── TESTO FORNITO

Noci (Ba), Cantine Barsento con vineria e ristorante
di Teresa Mincione
Siamo a Noci, tra le dolci colline della Murgia sud orientale nel cuore della Puglia. Il cartello che accoglie chi entra in paese recita “città enogastronomica”, la stessa che fa da sfondo a un’azienda fiore all’occhiello del settore vitivinicolo pugliese: la BARSENTO. Di proprietà della famiglia Colucci sin dagli anni settanta
sorta per realizzare il sogno di Gilda e Pietro Colucci. Nel 2000 il testimone è passato ai figli Rocco e Francesco. Consapevoli dell’enorme bagaglio di tradizione e passione, hanno perseverato nell’impegno e nel rinnovamento tanto dell’azienda quanto e della cantina, vera chicca in roccia calcarea.
Domenica. Il cielo è nuvoloso, non promette nulla di buono. L’aria è pungente. All’arrivo c’è Rocco Colucci che con cortesia e gentilezza fa gli onori di casa.

────
── SEZIONE DATI

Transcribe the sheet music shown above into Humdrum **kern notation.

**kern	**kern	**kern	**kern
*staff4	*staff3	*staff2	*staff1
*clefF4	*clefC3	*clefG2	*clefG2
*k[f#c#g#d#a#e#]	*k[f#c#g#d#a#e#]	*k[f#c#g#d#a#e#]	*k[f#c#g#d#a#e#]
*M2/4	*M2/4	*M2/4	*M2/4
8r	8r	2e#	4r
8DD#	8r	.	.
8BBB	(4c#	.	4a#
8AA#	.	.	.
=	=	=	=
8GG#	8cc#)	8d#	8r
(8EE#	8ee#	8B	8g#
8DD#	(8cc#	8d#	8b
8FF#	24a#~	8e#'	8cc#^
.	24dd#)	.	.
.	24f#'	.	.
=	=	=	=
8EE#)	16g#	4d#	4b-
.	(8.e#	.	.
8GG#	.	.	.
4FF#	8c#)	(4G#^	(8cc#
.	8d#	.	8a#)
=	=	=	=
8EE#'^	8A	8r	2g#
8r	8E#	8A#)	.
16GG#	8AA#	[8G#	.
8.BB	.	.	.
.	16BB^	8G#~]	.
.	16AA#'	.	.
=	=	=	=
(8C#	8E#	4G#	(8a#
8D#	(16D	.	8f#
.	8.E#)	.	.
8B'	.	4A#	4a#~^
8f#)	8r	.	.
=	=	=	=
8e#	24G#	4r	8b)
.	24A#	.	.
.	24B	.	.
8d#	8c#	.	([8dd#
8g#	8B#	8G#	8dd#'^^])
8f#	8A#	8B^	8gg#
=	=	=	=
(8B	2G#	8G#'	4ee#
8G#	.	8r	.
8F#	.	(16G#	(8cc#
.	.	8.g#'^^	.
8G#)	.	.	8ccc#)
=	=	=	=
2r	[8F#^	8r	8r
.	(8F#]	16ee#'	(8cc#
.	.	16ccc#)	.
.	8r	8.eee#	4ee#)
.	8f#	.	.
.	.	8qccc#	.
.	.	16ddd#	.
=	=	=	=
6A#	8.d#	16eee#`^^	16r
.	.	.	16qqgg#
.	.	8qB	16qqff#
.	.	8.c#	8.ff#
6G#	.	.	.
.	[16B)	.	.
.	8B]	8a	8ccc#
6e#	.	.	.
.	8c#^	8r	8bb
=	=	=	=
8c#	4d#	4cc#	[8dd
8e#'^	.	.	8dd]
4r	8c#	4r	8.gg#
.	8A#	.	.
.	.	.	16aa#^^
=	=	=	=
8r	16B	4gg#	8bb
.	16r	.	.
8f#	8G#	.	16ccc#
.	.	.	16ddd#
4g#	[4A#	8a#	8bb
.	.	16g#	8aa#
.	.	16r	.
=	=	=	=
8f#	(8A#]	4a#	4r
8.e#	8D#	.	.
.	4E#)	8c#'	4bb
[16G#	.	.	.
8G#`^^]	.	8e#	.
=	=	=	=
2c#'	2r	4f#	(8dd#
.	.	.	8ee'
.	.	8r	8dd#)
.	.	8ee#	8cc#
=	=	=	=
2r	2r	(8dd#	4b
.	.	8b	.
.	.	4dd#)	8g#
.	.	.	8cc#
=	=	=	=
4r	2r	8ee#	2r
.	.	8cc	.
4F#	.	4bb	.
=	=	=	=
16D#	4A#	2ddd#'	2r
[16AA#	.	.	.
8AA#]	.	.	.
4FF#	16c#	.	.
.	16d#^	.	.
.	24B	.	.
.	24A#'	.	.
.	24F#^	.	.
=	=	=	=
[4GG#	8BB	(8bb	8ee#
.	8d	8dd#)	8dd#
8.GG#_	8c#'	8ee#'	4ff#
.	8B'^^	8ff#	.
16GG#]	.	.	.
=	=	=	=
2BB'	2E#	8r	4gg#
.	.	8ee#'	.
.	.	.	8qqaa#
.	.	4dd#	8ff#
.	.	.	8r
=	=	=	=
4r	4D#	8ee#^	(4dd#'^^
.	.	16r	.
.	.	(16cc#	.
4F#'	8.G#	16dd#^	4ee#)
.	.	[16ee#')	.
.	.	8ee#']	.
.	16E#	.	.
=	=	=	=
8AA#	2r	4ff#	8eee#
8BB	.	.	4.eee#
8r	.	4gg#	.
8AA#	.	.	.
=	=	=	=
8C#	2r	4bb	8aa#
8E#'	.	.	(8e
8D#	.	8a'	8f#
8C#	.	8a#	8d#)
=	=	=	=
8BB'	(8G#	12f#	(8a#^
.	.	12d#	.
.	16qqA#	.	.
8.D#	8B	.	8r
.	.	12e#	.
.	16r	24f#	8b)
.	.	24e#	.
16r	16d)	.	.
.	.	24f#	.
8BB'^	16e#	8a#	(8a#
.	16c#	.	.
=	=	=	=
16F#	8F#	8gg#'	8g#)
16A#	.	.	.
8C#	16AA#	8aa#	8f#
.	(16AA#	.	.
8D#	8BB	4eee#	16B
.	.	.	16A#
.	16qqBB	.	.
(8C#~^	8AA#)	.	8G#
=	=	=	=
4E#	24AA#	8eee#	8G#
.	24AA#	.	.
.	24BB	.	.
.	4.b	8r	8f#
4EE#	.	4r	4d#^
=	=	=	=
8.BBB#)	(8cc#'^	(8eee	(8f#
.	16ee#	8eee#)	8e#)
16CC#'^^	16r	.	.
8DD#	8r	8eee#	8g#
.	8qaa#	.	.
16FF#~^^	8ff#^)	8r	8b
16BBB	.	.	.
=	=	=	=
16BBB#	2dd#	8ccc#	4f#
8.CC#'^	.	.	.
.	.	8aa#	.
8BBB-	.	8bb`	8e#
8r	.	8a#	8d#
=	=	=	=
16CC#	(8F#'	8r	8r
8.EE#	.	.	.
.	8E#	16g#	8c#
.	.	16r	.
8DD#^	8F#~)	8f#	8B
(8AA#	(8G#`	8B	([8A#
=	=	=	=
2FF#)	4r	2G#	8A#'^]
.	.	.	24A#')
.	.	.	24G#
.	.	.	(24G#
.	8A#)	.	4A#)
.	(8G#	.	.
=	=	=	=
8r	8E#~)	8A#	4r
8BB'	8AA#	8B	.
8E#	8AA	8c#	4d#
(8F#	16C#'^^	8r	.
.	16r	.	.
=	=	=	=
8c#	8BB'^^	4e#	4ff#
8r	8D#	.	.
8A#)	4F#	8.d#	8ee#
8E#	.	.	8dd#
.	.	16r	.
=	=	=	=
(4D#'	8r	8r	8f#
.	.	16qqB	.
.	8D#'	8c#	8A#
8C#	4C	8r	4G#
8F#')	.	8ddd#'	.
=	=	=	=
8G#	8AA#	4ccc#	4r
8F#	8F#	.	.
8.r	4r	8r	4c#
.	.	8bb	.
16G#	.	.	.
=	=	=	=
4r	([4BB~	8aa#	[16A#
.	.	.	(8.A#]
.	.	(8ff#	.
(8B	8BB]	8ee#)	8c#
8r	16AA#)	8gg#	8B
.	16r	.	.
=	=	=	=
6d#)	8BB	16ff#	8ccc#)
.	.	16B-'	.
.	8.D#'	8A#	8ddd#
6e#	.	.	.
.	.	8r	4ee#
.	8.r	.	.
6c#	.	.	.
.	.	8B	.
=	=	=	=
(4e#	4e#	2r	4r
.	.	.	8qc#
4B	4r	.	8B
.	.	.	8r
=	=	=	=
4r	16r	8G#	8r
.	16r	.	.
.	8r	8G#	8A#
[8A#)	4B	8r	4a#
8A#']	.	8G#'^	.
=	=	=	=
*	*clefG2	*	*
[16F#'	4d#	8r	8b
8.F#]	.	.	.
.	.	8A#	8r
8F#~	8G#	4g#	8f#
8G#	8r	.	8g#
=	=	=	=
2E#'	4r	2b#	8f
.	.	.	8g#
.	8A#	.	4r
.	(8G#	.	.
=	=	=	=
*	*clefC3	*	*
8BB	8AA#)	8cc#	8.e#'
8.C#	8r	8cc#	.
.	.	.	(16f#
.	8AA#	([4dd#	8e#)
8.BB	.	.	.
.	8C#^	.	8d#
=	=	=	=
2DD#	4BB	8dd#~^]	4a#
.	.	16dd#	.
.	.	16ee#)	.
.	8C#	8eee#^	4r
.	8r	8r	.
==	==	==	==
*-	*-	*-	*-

────

ESERCIZIO:
Per favore, riassumi in due frasi il testo sulle Cantine Barsento.

SOLUZIONE:
La Barsento, fiore all'occhiello del settore vitivinicolo pugliese a Noci, appartiene alla famiglia Colucci dagli anni settanta ed è nata per realizzare il sogno di Gilda e Pietro Colucci. Nel 2000 è passata ai figli Rocco e Francesco, che hanno portato avanti il rinnovamento dell'azienda e della cantina in roccia calcarea, e in una domenica nuvolosa è Rocco Colucci ad accogliere con cortesia chi arriva.